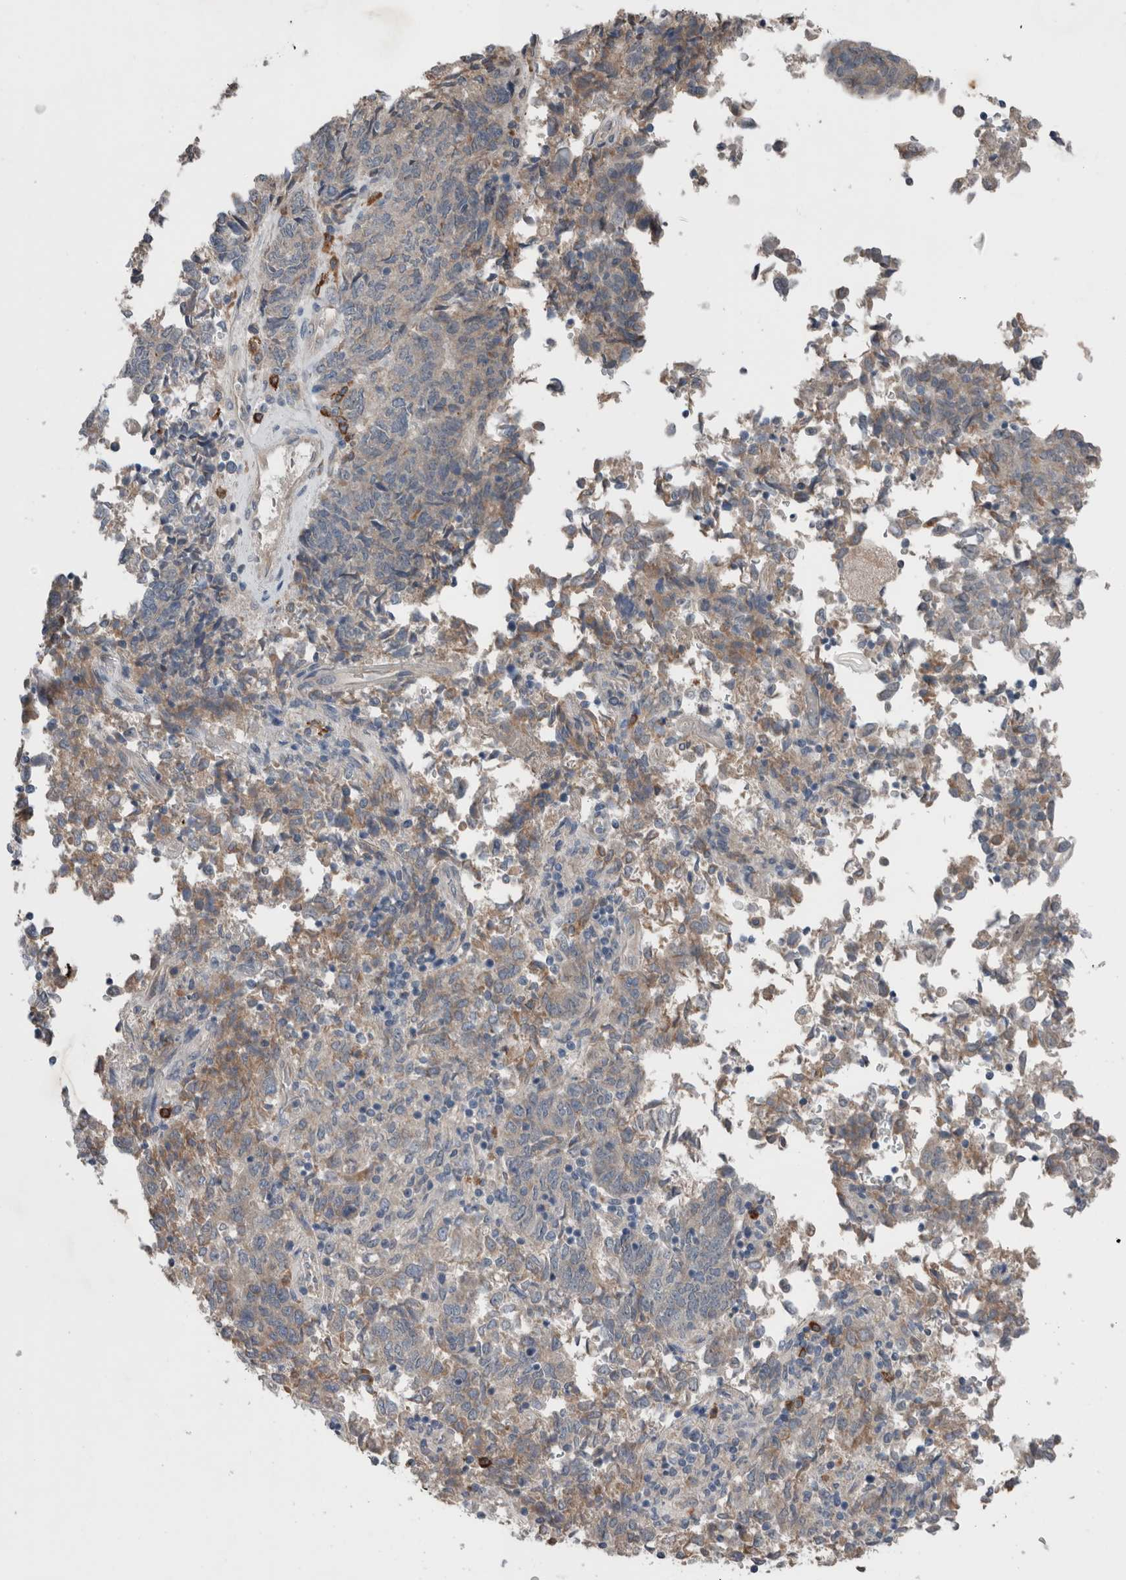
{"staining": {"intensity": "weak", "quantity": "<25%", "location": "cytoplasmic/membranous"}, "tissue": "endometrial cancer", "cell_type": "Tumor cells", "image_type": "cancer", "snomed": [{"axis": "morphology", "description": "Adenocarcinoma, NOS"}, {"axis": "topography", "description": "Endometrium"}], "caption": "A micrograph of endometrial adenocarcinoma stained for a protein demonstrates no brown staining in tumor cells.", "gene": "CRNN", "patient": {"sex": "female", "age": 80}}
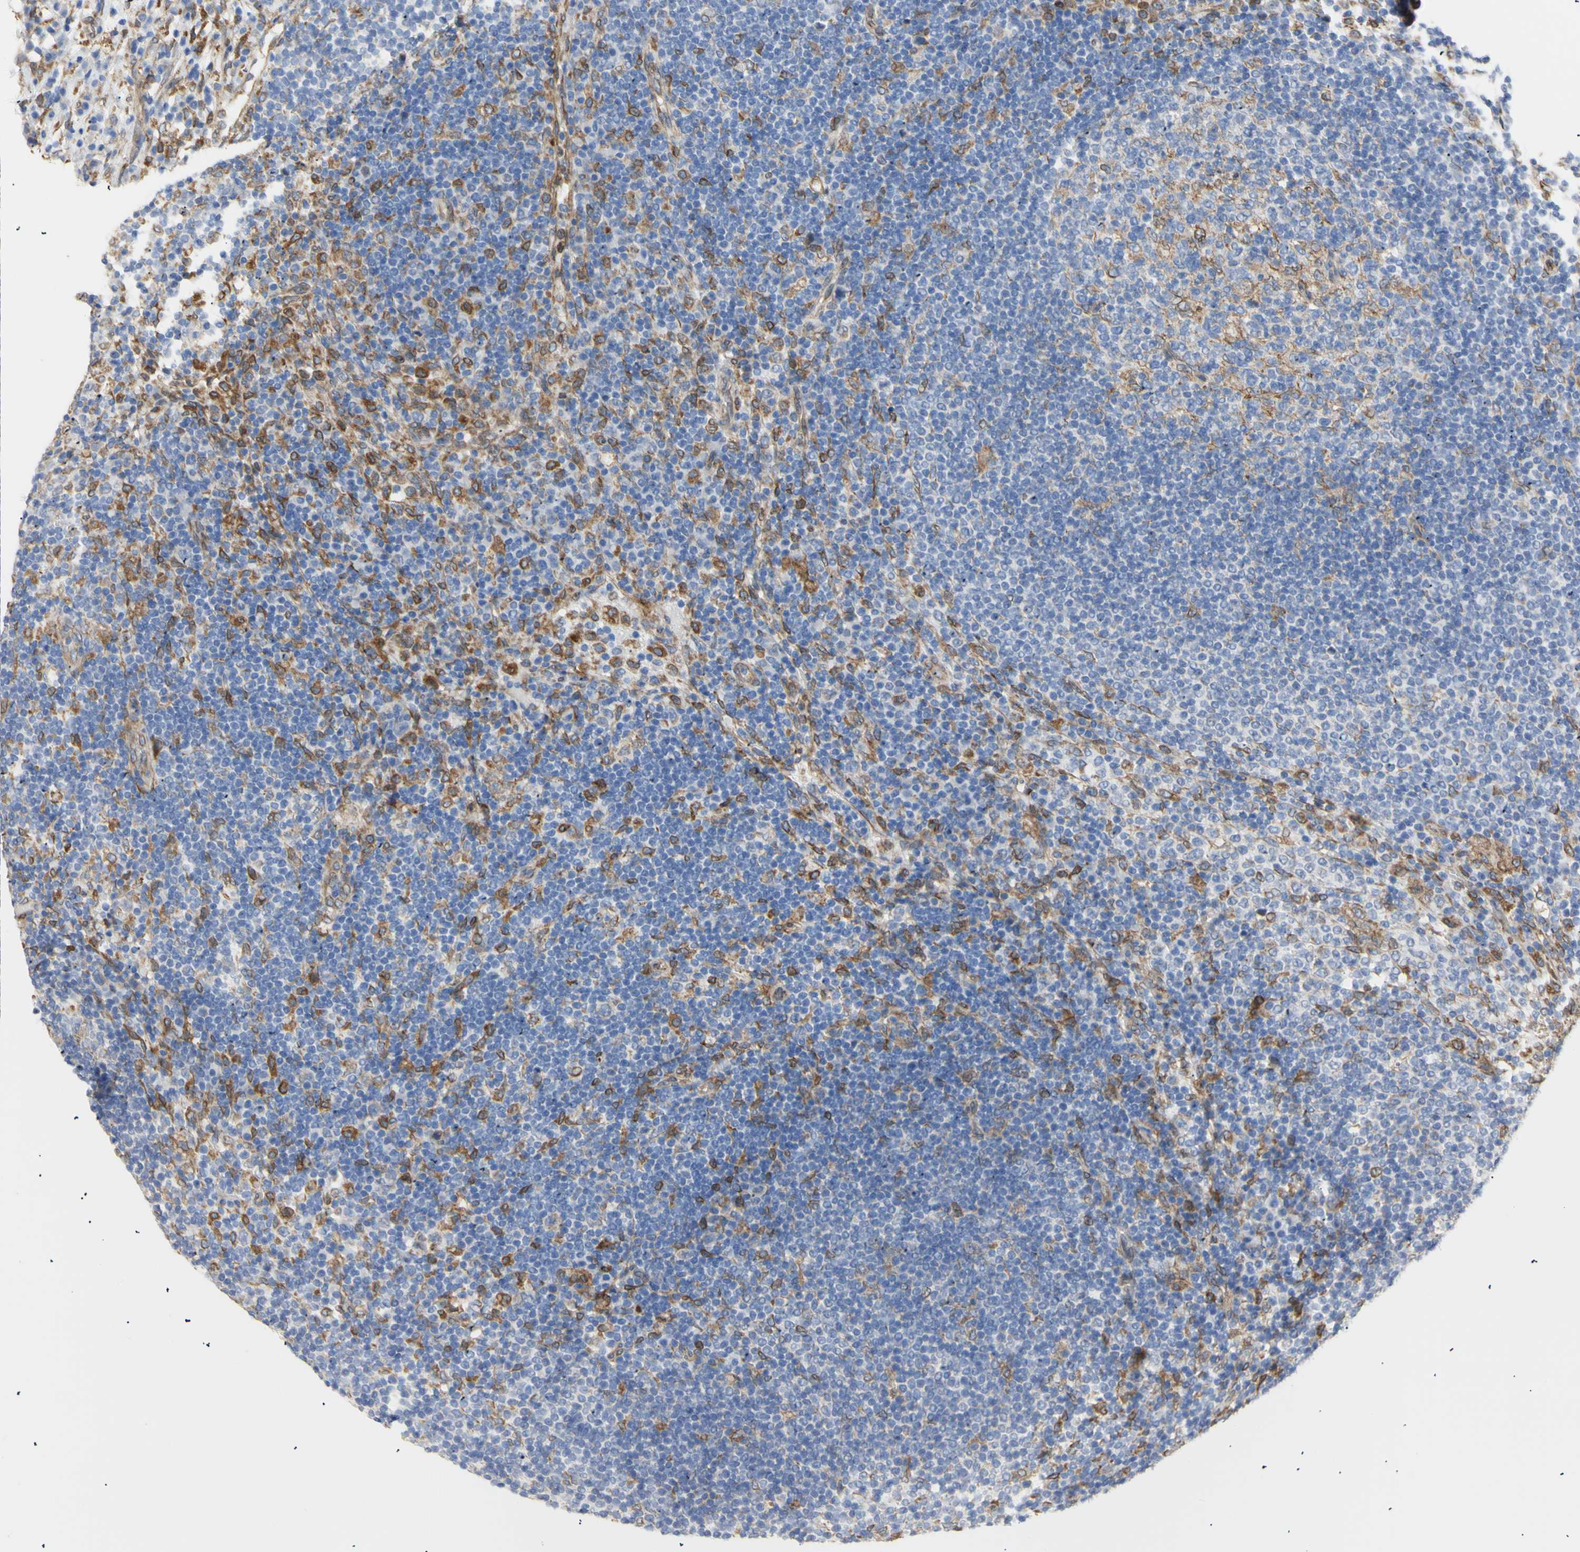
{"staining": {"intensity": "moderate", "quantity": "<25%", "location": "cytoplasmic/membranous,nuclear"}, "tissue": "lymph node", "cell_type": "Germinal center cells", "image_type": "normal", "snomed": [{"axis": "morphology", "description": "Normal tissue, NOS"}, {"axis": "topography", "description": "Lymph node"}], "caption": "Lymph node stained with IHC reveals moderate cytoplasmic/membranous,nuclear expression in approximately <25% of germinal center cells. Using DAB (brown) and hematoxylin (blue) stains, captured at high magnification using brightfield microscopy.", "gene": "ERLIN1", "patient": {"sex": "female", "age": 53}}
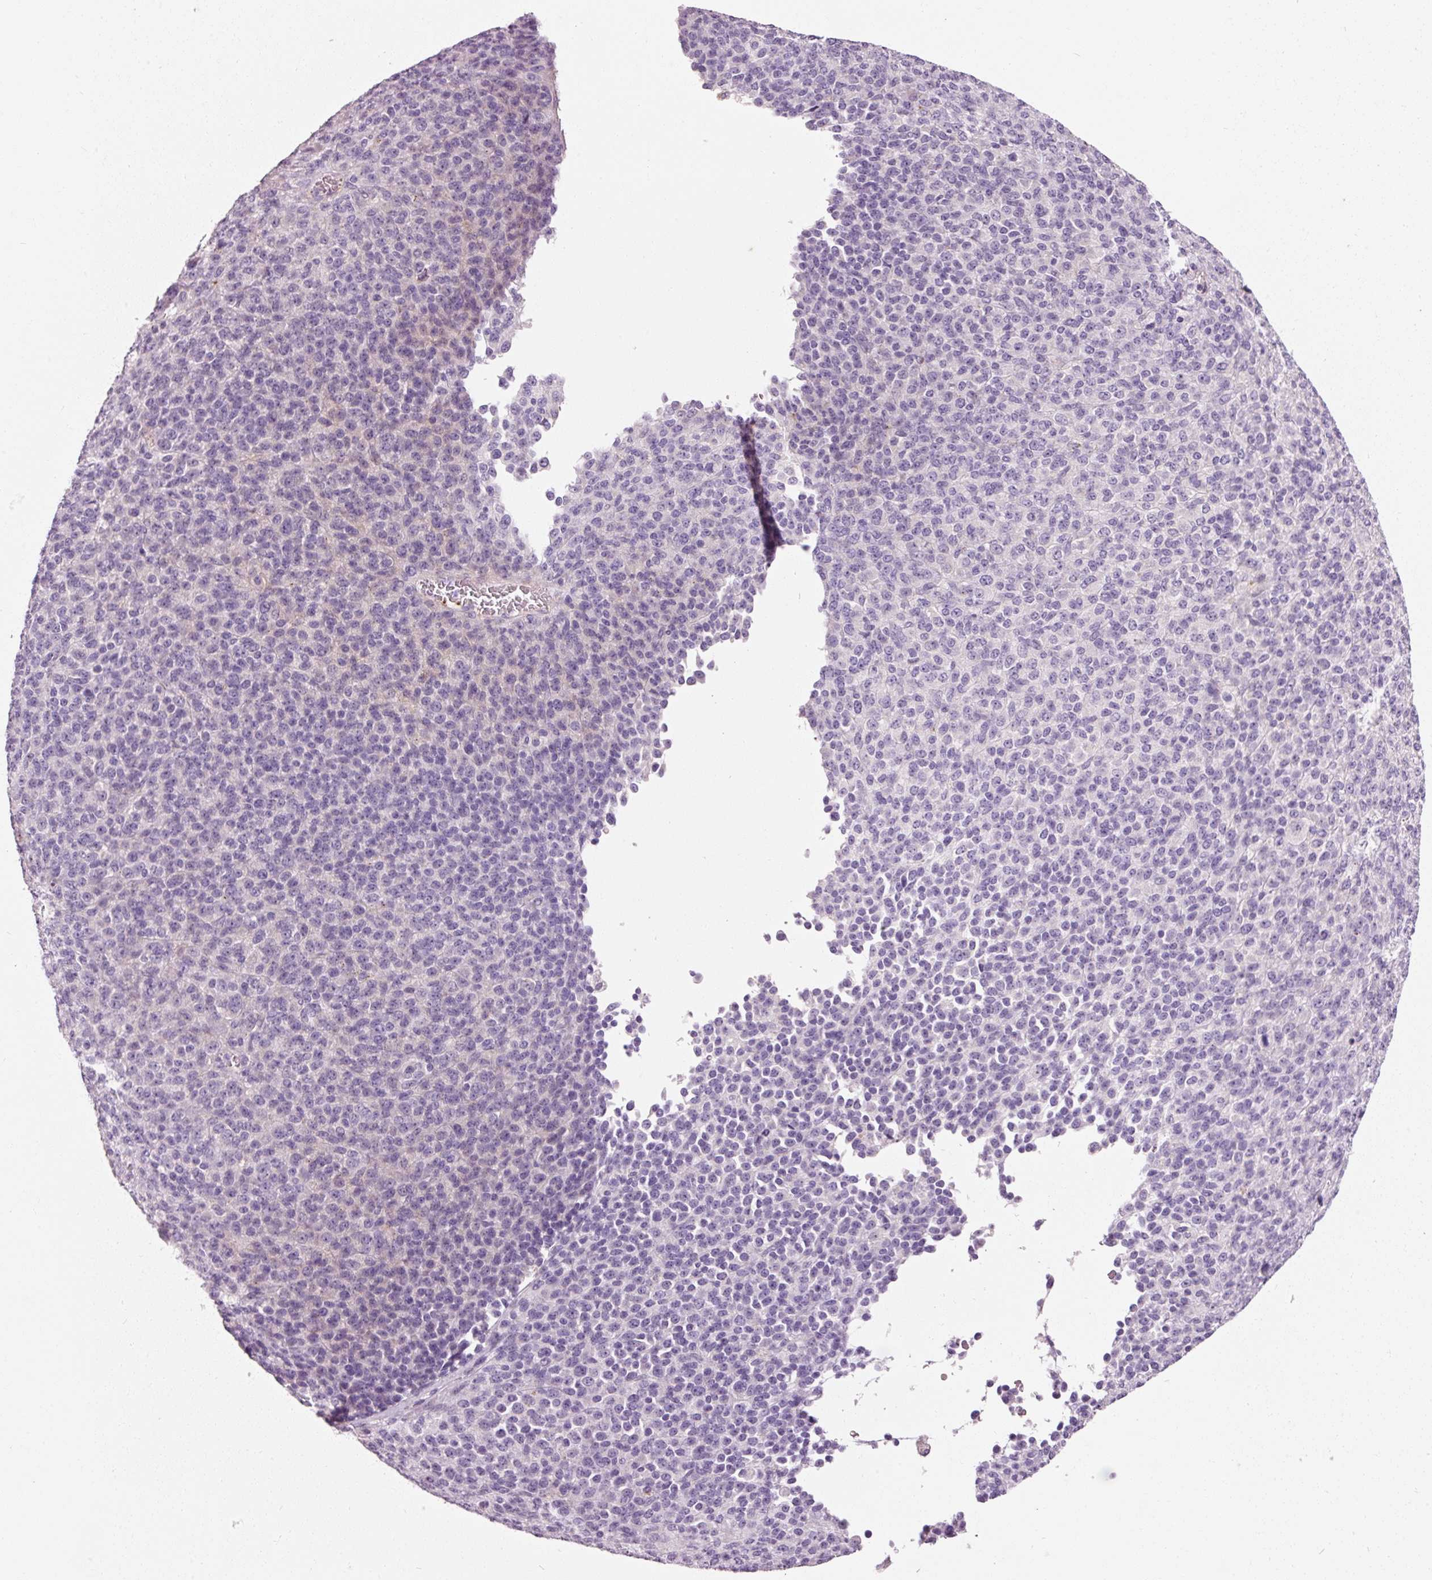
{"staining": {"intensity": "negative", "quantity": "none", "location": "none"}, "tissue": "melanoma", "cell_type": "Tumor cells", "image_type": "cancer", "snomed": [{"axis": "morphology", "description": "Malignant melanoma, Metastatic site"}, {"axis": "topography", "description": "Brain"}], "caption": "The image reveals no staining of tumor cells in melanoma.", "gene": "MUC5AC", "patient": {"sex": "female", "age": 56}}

# Exercise directions
Transcribe each line above verbatim, with the pictures left out.

# Answer for the task
{"staining": {"intensity": "weak", "quantity": "<25%", "location": "cytoplasmic/membranous"}, "tissue": "endometrial cancer", "cell_type": "Tumor cells", "image_type": "cancer", "snomed": [{"axis": "morphology", "description": "Adenocarcinoma, NOS"}, {"axis": "topography", "description": "Endometrium"}], "caption": "A micrograph of endometrial adenocarcinoma stained for a protein demonstrates no brown staining in tumor cells.", "gene": "CRNN", "patient": {"sex": "female", "age": 80}}
{"staining": {"intensity": "moderate", "quantity": "<25%", "location": "cytoplasmic/membranous,nuclear"}, "tissue": "lymph node", "cell_type": "Germinal center cells", "image_type": "normal", "snomed": [{"axis": "morphology", "description": "Normal tissue, NOS"}, {"axis": "topography", "description": "Lymph node"}], "caption": "Lymph node stained with IHC reveals moderate cytoplasmic/membranous,nuclear expression in approximately <25% of germinal center cells. Using DAB (brown) and hematoxylin (blue) stains, captured at high magnification using brightfield microscopy.", "gene": "ERLIN1", "patient": {"sex": "female", "age": 53}}
{"staining": {"intensity": "negative", "quantity": "none", "location": "none"}, "tissue": "melanoma", "cell_type": "Tumor cells", "image_type": "cancer", "snomed": [{"axis": "morphology", "description": "Malignant melanoma, Metastatic site"}, {"axis": "topography", "description": "Brain"}], "caption": "The image reveals no staining of tumor cells in melanoma.", "gene": "MUC5AC", "patient": {"sex": "female", "age": 56}}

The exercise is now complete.